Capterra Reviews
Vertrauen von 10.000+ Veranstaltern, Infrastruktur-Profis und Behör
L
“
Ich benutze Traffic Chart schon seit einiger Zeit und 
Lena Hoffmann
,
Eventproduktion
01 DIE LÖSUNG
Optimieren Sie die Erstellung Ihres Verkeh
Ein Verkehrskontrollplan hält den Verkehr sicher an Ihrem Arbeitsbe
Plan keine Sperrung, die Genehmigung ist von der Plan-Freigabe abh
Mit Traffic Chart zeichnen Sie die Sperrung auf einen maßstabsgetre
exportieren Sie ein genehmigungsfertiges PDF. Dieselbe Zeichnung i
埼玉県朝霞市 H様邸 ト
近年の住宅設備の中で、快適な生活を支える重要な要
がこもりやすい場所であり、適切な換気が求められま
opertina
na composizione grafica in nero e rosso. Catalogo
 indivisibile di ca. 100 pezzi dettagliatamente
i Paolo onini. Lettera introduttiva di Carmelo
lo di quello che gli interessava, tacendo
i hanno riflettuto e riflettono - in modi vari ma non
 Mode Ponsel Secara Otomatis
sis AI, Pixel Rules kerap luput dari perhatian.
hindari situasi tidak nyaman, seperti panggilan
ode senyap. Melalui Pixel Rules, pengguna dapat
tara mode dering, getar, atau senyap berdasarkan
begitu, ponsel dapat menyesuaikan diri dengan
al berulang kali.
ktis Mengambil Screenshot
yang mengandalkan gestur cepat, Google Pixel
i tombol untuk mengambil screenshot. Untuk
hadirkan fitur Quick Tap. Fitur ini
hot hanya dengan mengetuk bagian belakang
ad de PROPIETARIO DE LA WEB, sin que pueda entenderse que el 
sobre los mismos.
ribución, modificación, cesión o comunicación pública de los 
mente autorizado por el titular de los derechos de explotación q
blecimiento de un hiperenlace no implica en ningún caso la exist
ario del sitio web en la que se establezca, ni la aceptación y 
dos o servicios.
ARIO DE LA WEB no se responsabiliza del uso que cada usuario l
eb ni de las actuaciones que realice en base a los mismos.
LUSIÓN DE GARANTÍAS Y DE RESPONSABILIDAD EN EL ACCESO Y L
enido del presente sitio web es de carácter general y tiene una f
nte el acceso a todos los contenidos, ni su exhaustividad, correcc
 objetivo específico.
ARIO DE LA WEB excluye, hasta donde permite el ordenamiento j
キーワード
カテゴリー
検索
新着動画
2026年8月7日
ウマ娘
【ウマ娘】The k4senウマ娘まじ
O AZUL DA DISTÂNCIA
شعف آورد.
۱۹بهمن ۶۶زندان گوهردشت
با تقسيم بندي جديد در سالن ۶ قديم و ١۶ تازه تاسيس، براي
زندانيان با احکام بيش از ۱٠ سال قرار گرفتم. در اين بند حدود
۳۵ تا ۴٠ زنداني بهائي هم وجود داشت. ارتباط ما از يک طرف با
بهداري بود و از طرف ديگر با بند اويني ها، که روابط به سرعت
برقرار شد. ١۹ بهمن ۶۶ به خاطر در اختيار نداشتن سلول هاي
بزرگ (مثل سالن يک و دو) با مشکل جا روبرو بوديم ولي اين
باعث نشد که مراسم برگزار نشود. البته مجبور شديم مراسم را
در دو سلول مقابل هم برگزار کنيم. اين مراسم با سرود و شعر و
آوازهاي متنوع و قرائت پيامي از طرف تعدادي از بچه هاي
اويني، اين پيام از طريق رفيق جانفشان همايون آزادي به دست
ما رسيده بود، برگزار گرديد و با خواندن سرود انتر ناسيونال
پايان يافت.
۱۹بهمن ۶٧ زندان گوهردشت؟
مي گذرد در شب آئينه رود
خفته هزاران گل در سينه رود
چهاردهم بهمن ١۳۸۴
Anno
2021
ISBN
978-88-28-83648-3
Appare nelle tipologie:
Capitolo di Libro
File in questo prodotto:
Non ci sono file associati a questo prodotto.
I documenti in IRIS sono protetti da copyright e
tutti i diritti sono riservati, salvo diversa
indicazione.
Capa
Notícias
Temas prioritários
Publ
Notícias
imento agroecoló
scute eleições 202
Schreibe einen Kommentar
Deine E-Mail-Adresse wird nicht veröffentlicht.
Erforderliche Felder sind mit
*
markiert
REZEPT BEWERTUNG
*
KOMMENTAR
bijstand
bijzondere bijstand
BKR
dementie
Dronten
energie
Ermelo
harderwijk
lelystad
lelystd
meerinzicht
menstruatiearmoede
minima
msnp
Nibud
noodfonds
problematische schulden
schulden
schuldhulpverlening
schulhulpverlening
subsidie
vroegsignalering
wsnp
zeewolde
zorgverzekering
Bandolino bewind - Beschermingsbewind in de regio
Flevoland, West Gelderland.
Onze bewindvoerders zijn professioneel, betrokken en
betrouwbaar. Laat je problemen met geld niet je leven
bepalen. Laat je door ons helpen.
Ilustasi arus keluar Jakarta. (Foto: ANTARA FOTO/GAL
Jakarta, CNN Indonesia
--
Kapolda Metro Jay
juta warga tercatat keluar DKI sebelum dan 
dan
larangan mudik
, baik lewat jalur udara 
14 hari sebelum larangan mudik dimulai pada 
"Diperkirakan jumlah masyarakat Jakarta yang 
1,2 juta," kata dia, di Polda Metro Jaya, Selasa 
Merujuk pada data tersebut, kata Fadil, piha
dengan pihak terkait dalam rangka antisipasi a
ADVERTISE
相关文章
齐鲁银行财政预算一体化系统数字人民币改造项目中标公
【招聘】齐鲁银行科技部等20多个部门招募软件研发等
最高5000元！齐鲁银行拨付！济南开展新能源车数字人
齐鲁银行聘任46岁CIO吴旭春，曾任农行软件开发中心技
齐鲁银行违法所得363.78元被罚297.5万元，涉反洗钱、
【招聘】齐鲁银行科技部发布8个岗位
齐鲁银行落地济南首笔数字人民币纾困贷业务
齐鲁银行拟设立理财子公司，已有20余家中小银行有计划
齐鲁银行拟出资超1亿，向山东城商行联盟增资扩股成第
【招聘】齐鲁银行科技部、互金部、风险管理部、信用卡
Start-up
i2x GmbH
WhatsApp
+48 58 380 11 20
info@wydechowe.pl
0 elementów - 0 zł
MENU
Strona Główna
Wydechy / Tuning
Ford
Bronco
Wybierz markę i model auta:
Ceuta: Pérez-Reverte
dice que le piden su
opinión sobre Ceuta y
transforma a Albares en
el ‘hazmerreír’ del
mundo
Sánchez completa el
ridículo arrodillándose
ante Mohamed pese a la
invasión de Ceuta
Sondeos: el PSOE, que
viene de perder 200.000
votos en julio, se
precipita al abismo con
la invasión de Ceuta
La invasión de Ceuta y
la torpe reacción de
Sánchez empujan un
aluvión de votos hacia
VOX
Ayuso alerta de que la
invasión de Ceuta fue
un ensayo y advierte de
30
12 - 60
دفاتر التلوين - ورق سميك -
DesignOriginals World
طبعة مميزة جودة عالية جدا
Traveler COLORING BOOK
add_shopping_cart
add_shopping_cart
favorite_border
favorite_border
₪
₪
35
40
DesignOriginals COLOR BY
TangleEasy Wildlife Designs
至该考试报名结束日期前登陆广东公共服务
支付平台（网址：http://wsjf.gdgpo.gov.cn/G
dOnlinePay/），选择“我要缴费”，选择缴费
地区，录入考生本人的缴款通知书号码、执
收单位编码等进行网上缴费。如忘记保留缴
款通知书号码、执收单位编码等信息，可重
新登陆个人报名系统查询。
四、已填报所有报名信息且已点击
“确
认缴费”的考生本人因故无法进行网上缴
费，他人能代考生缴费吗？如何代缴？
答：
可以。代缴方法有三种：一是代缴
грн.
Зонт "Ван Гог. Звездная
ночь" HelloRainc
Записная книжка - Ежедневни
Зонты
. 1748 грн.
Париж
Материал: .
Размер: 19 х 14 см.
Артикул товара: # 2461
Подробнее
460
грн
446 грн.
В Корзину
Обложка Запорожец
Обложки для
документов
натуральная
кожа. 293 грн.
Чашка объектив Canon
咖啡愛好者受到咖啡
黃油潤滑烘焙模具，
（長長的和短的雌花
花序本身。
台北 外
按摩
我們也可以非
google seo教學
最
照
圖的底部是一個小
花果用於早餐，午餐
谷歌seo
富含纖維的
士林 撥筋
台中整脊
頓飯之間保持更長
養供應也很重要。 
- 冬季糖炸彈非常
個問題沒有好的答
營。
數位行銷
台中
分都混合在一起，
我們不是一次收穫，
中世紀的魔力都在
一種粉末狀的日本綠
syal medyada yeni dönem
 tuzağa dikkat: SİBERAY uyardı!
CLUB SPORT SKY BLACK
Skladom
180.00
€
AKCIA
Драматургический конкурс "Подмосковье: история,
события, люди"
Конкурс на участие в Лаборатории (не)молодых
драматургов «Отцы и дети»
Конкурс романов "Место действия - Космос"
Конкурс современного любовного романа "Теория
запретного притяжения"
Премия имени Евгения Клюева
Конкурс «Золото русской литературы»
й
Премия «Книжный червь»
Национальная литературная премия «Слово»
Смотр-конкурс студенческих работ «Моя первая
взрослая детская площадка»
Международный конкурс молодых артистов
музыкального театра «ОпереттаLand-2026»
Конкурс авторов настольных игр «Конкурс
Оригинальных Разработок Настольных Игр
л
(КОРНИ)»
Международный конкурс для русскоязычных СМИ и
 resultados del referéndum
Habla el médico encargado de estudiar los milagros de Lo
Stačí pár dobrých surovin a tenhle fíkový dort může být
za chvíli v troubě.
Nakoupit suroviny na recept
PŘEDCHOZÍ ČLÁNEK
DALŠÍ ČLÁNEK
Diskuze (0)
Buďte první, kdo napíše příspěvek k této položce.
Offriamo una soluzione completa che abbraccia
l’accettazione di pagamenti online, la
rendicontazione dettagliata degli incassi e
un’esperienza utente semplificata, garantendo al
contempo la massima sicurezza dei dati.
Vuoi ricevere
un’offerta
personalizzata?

* **ACTIVITY**: Since only part of the listing is wanted, copy exactly the lines from the one holding "978-88-28-83648-3" to the one holding "imento agroecoló", both included.

* **SOLVED EXERCISE**:
978-88-28-83648-3
Appare nelle tipologie:
Capitolo di Libro
File in questo prodotto:
Non ci sono file associati a questo prodotto.
I documenti in IRIS sono protetti da copyright e
tutti i diritti sono riservati, salvo diversa
indicazione.
Capa
Notícias
Temas prioritários
Publ
Notícias
imento agroecoló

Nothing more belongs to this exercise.